TRY IT:
Starting at the first line of the listing below, repeat each line exactly until you have repeated the one containing "left ear: (1475, 531)"; skip the pictures.

DATA:

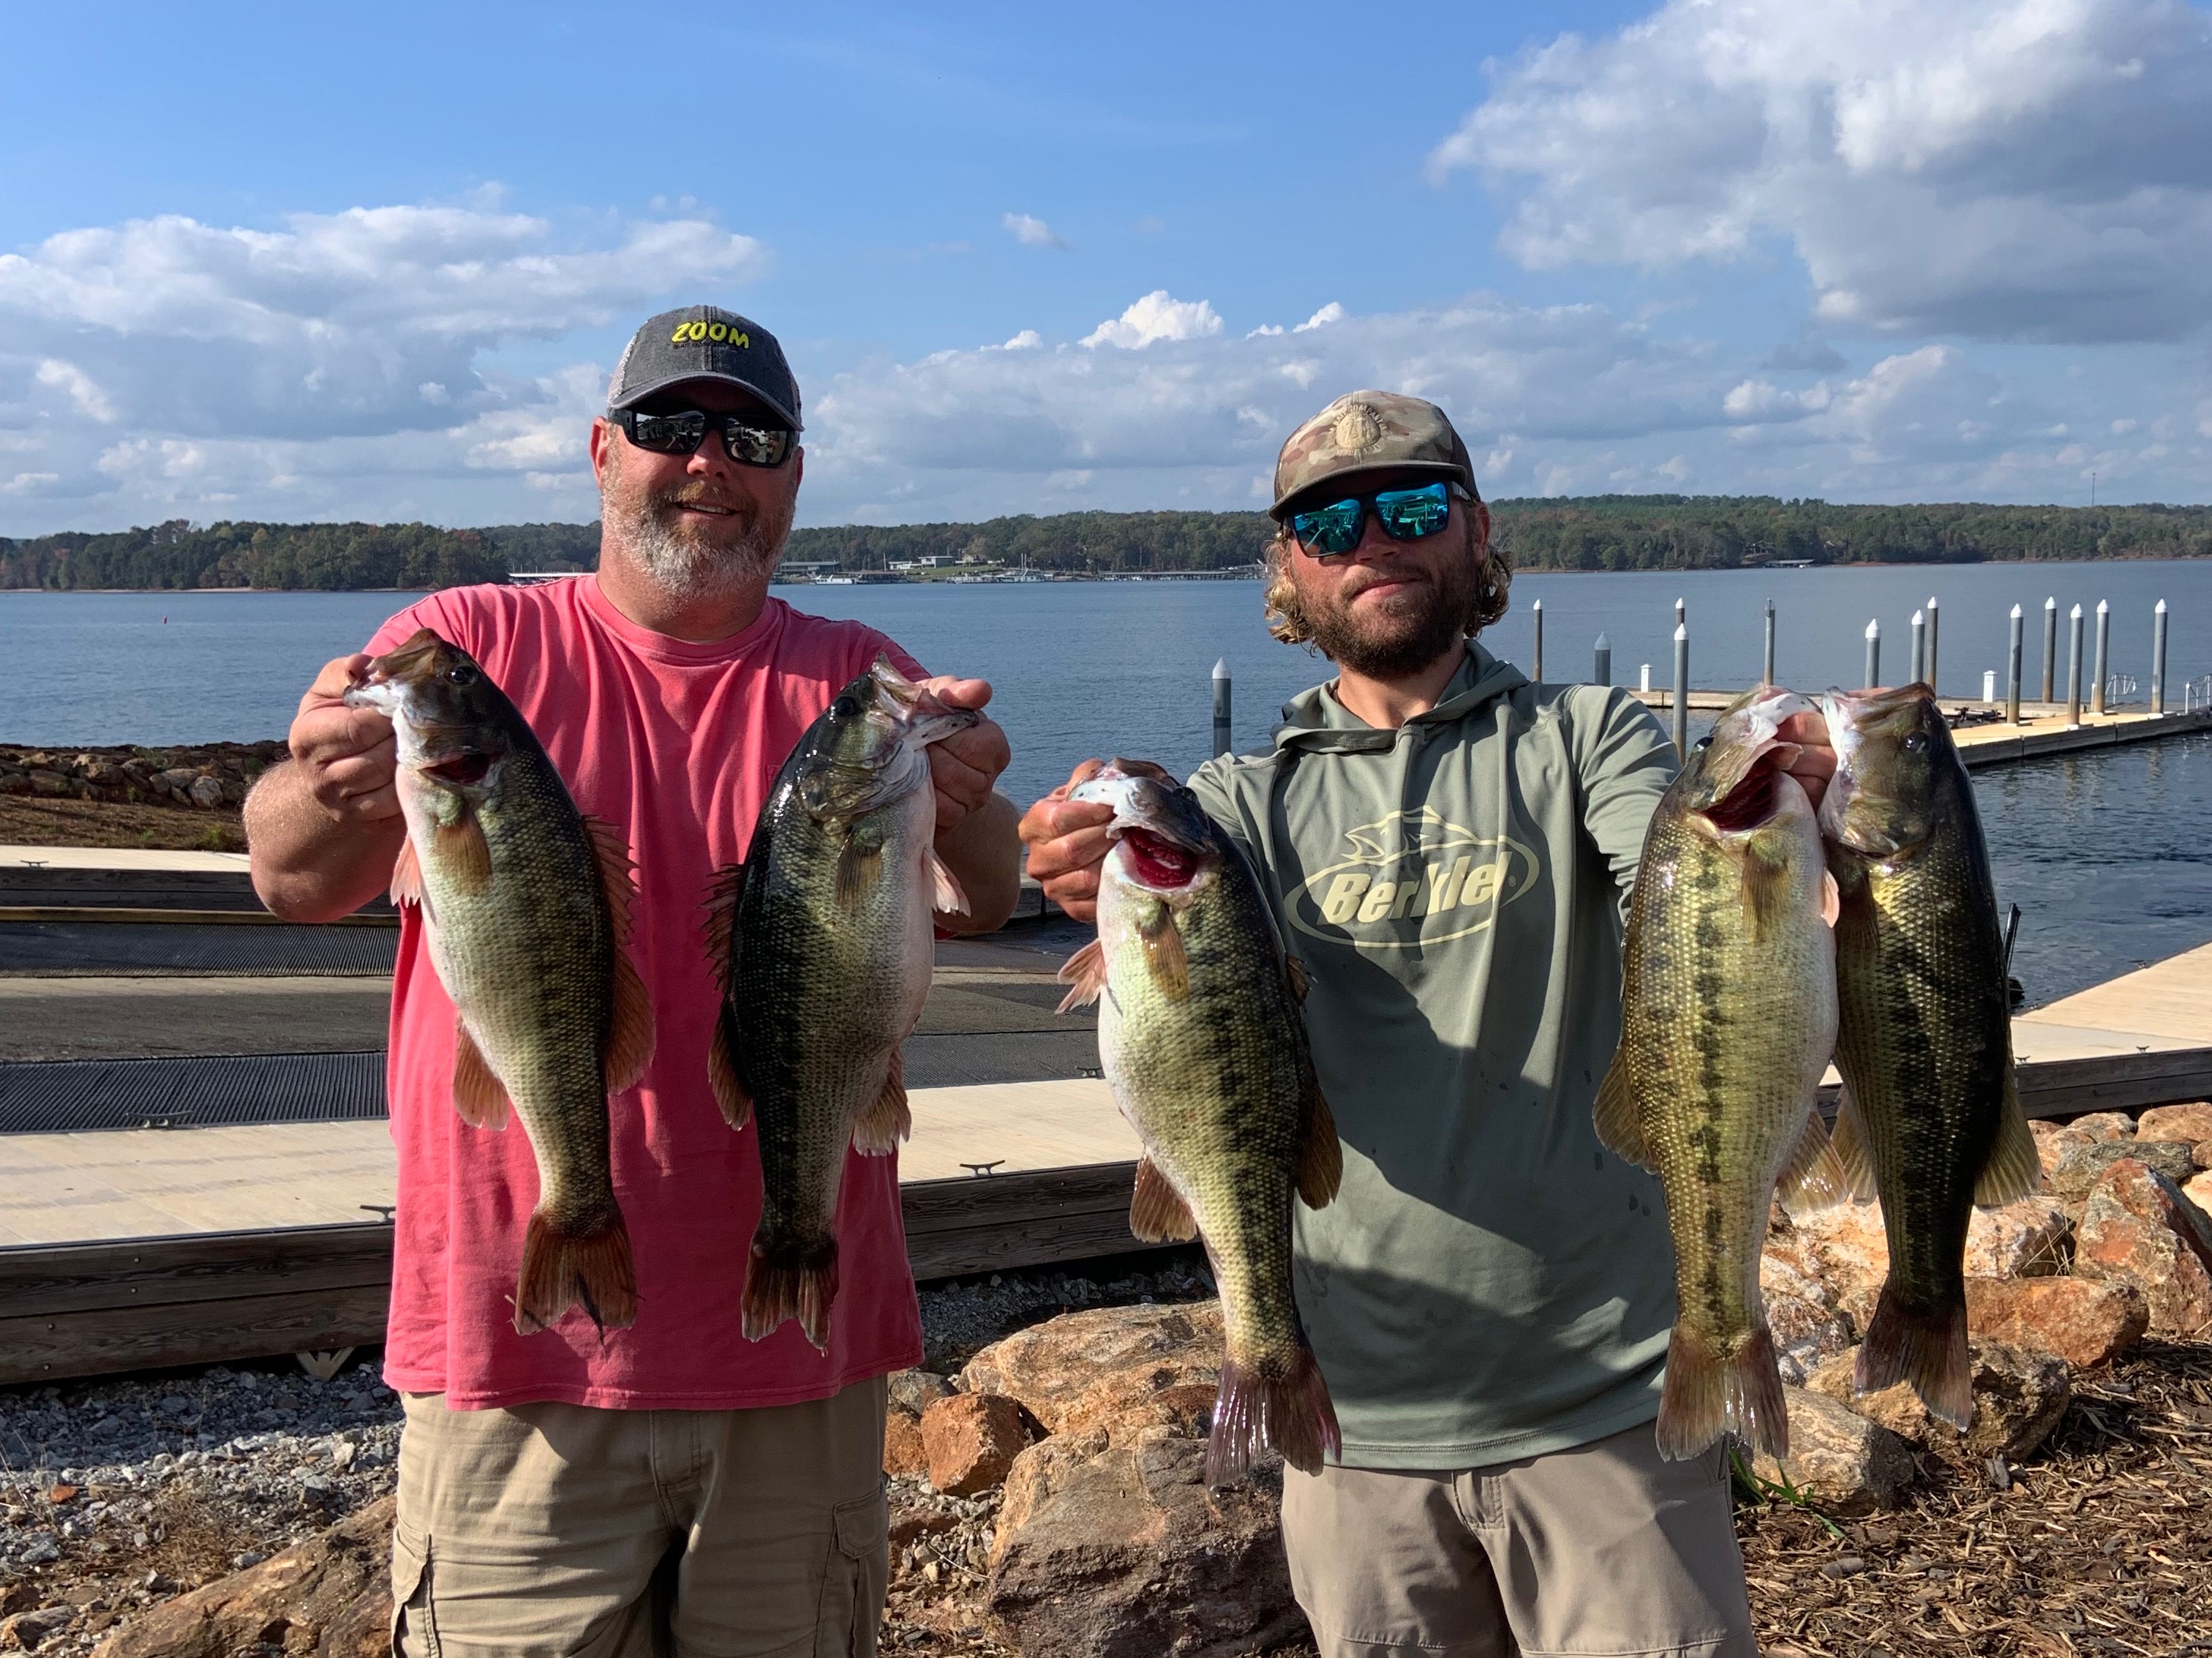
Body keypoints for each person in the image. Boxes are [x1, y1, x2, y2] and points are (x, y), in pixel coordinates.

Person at [247, 306, 1021, 1658]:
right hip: (513, 1348)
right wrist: (326, 784)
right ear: (602, 453)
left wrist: (961, 798)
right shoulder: (463, 647)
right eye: (671, 428)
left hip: (799, 1351)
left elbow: (994, 892)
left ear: (793, 474)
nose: (710, 462)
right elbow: (290, 874)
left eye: (752, 435)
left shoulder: (859, 679)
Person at [1021, 391, 1834, 1658]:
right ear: (1287, 564)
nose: (1373, 541)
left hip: (1606, 1401)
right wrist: (1083, 865)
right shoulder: (1234, 803)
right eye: (1328, 519)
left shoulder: (1587, 739)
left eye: (1409, 506)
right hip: (1351, 1427)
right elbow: (1174, 982)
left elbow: (1680, 897)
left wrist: (1767, 826)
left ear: (1475, 531)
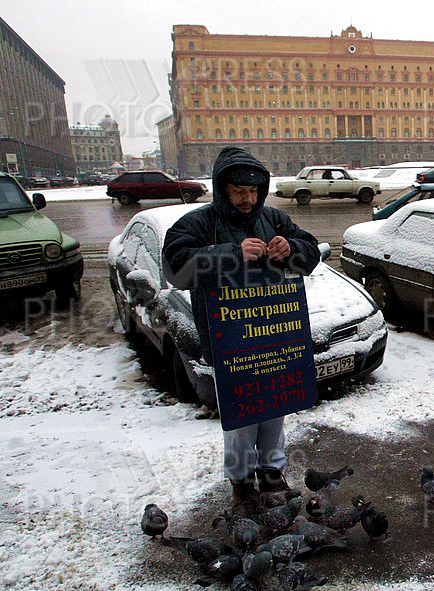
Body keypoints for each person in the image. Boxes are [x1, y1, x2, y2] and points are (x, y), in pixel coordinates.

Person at [162, 146, 320, 514]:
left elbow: (310, 254)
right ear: (222, 189)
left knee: (275, 409)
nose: (247, 199)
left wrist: (291, 247)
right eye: (238, 192)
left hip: (275, 333)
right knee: (241, 417)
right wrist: (231, 252)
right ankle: (242, 483)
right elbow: (175, 268)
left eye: (253, 192)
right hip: (229, 340)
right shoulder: (199, 223)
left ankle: (272, 473)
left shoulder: (274, 219)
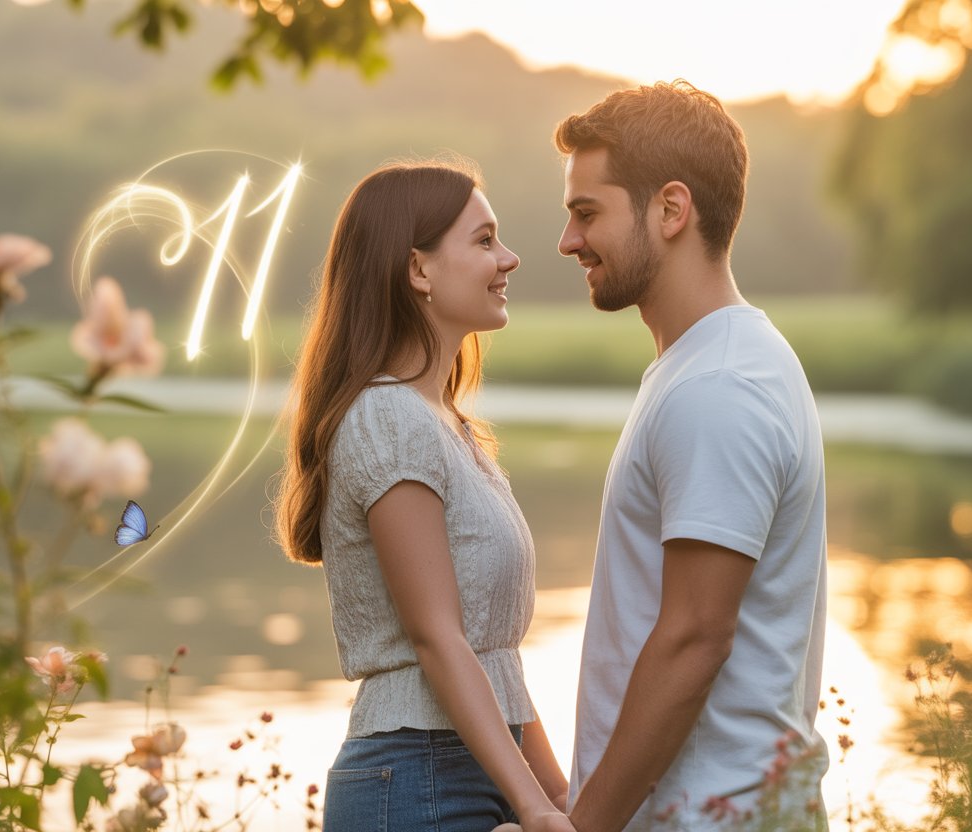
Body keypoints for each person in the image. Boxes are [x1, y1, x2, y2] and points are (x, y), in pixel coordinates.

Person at [554, 81, 830, 830]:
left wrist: (584, 827)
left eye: (587, 213)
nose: (568, 241)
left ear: (671, 210)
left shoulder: (719, 385)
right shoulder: (705, 366)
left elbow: (693, 637)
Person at [273, 160, 573, 832]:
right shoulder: (388, 420)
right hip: (413, 780)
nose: (511, 258)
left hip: (475, 766)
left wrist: (556, 794)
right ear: (418, 270)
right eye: (485, 240)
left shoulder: (448, 426)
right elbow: (436, 638)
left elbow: (494, 656)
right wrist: (529, 803)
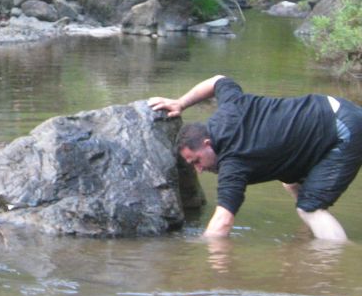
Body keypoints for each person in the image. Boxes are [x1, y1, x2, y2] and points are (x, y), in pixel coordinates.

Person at [148, 75, 362, 241]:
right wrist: (180, 103)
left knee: (310, 208)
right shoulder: (230, 106)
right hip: (331, 109)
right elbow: (218, 80)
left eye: (196, 161)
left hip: (343, 130)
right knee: (291, 183)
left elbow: (222, 223)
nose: (199, 169)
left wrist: (195, 249)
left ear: (207, 144)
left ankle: (335, 263)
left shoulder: (234, 162)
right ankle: (308, 238)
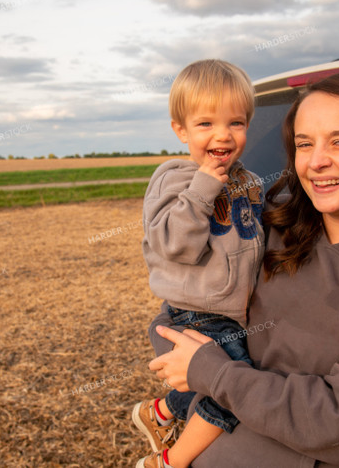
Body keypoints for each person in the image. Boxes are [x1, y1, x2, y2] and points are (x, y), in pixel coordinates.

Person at [147, 72, 339, 467]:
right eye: (304, 144)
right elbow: (177, 318)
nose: (316, 162)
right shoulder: (267, 232)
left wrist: (215, 374)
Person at [132, 59, 265, 468]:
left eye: (236, 123)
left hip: (230, 311)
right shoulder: (174, 178)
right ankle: (169, 462)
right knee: (235, 391)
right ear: (181, 130)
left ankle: (159, 413)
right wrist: (204, 185)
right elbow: (175, 244)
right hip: (199, 312)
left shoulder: (249, 181)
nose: (222, 135)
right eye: (205, 124)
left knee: (211, 380)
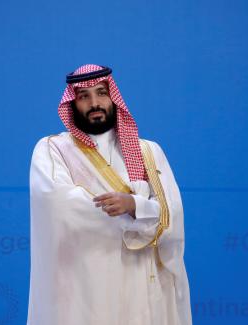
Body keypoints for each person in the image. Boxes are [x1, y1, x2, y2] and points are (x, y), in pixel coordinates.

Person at [27, 64, 192, 325]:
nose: (95, 103)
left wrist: (134, 206)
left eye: (101, 93)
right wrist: (137, 219)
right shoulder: (53, 150)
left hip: (140, 282)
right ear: (72, 103)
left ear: (112, 97)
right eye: (84, 96)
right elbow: (60, 207)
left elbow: (171, 213)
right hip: (85, 286)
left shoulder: (148, 151)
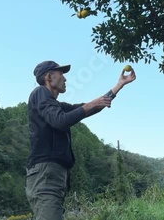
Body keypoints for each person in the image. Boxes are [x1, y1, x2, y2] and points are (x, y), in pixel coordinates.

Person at [25, 60, 136, 220]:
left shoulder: (56, 105)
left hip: (52, 174)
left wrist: (119, 85)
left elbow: (88, 108)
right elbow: (60, 121)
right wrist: (90, 105)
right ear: (49, 77)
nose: (65, 79)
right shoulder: (40, 93)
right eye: (61, 75)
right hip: (45, 174)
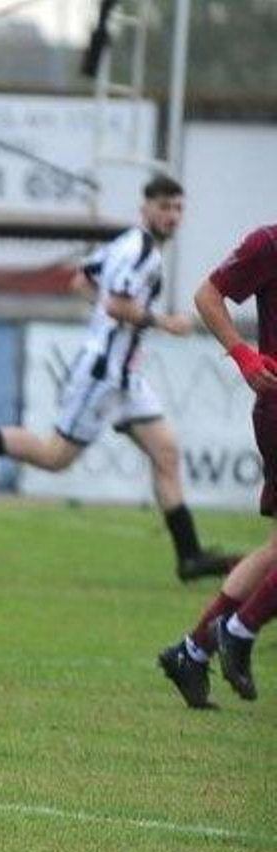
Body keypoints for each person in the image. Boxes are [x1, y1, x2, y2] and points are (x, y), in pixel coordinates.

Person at [0, 176, 237, 583]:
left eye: (178, 208)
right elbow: (116, 302)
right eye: (165, 207)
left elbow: (82, 282)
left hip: (125, 375)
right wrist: (163, 322)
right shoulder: (142, 253)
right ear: (145, 207)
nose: (172, 216)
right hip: (102, 374)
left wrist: (111, 315)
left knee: (166, 452)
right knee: (53, 457)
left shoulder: (125, 244)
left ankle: (190, 557)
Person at [158, 222, 277, 709]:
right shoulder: (269, 243)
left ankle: (191, 651)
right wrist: (244, 356)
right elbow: (209, 293)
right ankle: (240, 629)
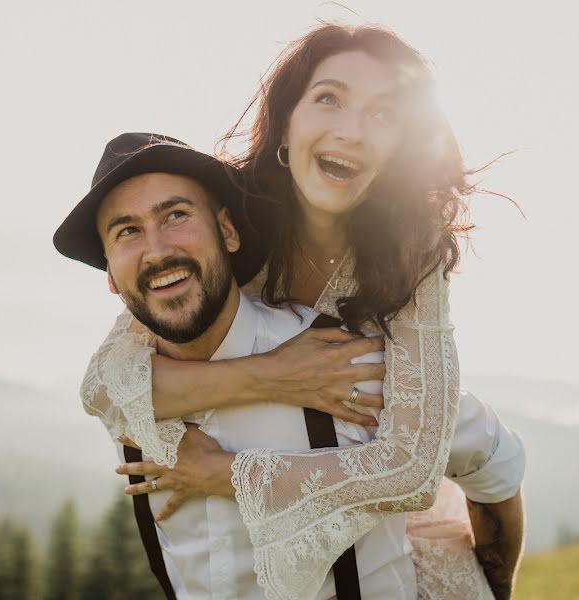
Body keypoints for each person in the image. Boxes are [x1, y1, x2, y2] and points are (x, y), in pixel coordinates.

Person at [58, 23, 525, 600]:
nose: (350, 131)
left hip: (392, 467)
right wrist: (275, 374)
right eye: (329, 98)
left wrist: (224, 474)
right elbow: (107, 384)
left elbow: (416, 464)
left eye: (383, 115)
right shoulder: (231, 221)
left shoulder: (410, 250)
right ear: (287, 120)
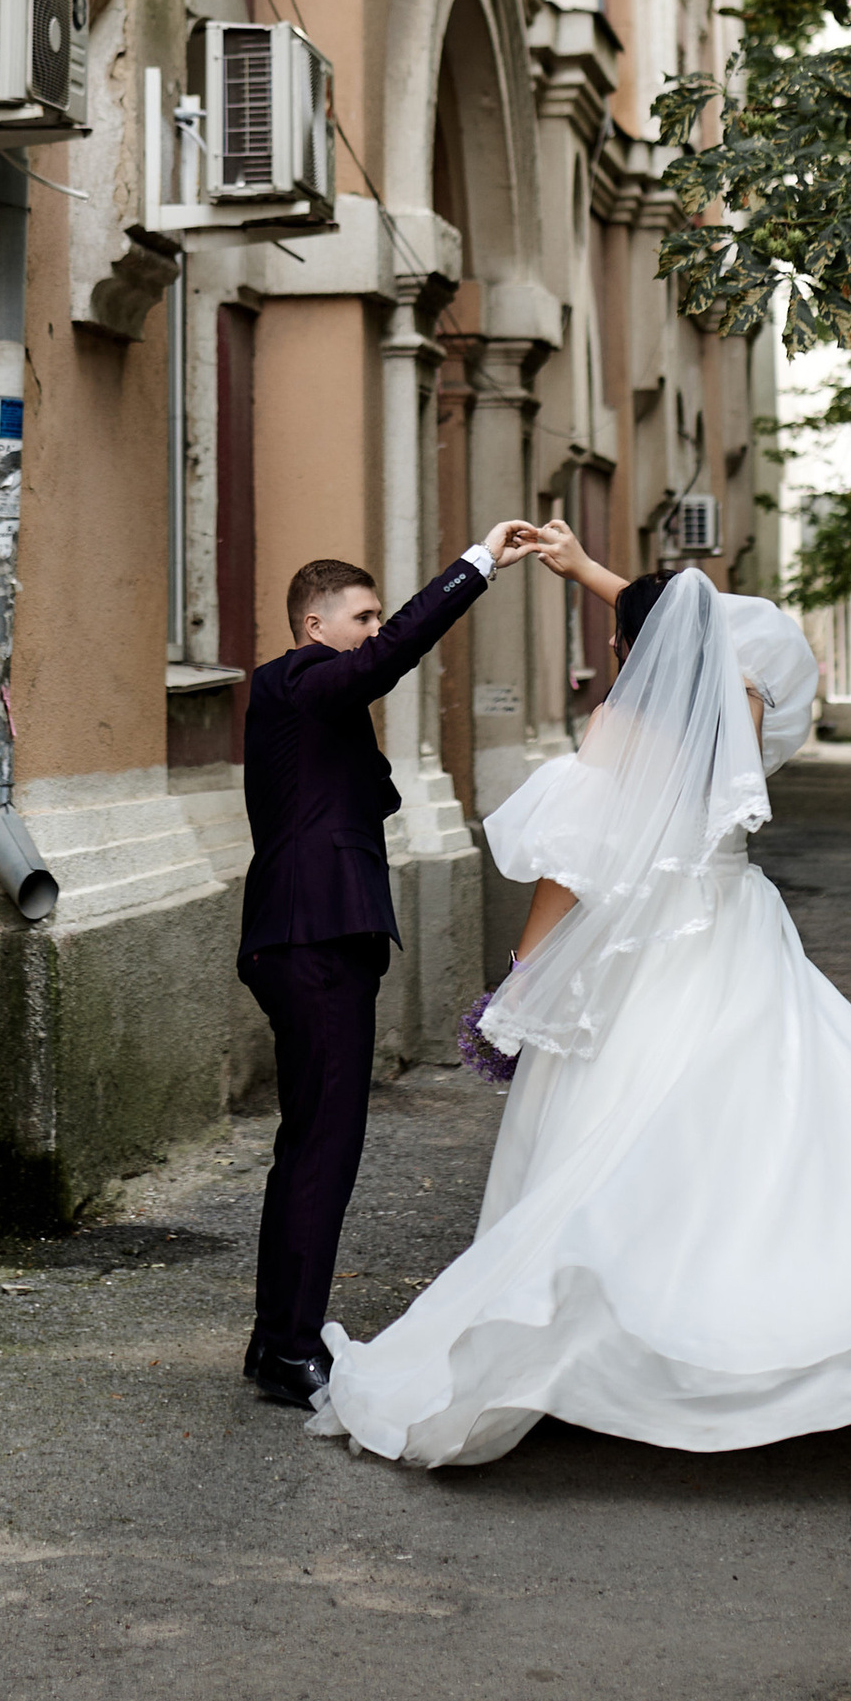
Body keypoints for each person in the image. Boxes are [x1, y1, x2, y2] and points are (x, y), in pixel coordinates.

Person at [320, 530, 851, 1467]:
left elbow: (567, 872)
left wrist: (522, 986)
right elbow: (707, 623)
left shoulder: (620, 730)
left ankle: (618, 1346)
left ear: (635, 656)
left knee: (615, 1141)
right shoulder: (746, 698)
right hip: (737, 933)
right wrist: (597, 576)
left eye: (624, 641)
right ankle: (779, 1331)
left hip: (643, 956)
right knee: (773, 1133)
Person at [239, 523, 539, 1407]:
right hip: (313, 943)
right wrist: (475, 566)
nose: (373, 630)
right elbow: (390, 659)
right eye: (360, 617)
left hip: (314, 942)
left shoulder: (315, 703)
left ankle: (276, 1343)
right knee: (323, 1149)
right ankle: (292, 1351)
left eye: (375, 616)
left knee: (312, 1147)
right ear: (313, 627)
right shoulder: (298, 683)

ANSWER SECTION:
Body keypoints for each person in the image. Boxes are [x1, y1, x2, y2] and points are (x, y), in pixel coordinates.

Person at [247, 306, 1021, 1658]:
right hip: (513, 1348)
right wrist: (326, 784)
right ear: (602, 453)
left wrist: (961, 798)
right shoulder: (463, 647)
right eye: (671, 428)
left hip: (799, 1351)
left elbow: (994, 892)
left ear: (793, 474)
nose: (710, 462)
right elbow: (290, 874)
left eye: (752, 435)
left shoulder: (859, 679)
Person at [1021, 391, 1834, 1658]:
right ear: (1287, 564)
nose: (1373, 541)
left hip: (1606, 1401)
right wrist: (1083, 865)
right shoulder: (1234, 803)
right eye: (1328, 519)
left shoulder: (1587, 739)
left eye: (1409, 506)
right hip: (1351, 1427)
right elbow: (1174, 982)
left elbow: (1680, 897)
left wrist: (1767, 826)
left ear: (1475, 531)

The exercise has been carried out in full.